* Activity
Check every line below for the string "lines". Copy the ones that have it.
Provided material below:
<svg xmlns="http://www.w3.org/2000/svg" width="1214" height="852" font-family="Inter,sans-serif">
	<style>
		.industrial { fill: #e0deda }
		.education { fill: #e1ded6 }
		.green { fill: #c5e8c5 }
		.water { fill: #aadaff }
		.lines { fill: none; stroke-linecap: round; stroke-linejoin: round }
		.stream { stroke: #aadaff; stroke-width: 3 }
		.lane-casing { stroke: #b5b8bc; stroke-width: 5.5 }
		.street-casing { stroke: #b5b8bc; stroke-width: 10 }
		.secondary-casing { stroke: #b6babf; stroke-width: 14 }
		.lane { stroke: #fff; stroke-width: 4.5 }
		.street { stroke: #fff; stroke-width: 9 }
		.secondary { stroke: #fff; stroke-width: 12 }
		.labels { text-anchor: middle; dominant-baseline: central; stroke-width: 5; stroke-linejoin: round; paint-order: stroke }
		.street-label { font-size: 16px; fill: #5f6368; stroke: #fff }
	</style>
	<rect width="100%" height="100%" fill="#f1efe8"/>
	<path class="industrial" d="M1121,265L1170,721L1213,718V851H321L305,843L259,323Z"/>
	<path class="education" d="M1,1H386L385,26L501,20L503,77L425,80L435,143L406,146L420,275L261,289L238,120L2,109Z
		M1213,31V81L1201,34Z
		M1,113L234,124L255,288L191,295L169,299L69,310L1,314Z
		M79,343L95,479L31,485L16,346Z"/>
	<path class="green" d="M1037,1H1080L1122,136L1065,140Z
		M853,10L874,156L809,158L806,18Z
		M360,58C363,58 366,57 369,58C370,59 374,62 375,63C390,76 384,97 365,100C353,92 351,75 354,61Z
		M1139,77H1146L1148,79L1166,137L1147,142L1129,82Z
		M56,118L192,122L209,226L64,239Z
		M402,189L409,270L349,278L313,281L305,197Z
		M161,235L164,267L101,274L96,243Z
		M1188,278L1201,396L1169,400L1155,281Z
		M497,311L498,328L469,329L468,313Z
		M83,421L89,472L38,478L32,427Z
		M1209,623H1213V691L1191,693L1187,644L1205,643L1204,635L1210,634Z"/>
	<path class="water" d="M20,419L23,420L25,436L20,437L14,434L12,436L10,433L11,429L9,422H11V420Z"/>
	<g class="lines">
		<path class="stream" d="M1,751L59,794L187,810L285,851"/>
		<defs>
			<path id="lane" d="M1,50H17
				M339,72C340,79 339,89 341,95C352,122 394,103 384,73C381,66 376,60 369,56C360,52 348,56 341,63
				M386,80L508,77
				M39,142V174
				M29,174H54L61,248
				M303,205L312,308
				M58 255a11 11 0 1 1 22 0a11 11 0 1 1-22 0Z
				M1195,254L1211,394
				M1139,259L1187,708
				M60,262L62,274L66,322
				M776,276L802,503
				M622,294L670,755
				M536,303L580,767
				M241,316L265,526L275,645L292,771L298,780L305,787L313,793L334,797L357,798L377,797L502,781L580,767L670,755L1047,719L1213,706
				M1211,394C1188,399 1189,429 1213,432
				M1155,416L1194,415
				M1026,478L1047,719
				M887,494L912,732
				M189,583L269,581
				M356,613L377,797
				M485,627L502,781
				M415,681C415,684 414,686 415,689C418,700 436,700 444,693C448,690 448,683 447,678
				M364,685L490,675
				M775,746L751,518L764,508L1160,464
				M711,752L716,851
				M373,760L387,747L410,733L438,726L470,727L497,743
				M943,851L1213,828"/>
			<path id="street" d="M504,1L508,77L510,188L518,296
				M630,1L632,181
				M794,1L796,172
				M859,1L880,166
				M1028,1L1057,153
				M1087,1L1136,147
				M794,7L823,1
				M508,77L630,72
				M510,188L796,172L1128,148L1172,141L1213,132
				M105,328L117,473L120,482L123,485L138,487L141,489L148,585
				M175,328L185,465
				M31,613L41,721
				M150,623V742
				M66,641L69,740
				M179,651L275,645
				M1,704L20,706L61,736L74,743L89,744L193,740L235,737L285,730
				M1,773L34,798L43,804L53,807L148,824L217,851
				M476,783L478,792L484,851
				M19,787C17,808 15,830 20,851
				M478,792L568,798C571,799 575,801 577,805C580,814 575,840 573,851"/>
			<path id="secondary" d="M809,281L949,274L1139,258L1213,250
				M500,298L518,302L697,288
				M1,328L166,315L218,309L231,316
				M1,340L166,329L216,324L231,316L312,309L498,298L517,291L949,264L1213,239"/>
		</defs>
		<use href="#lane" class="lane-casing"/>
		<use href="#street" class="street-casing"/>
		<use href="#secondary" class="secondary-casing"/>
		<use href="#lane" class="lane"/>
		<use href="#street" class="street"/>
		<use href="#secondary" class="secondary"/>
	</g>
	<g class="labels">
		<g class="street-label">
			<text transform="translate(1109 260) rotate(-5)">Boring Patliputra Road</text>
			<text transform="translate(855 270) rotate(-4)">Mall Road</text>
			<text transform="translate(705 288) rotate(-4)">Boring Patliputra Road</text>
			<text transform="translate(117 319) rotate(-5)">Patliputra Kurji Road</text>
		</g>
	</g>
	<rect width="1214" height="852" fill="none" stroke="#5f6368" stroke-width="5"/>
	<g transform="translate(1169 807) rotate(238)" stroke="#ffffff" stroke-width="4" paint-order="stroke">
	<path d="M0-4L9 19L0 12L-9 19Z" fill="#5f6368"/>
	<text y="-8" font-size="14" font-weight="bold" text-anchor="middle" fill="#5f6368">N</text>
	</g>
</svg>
End of Provided material.
* Exercise solution
		.lines { fill: none; stroke-linecap: round; stroke-linejoin: round }
	<g class="lines">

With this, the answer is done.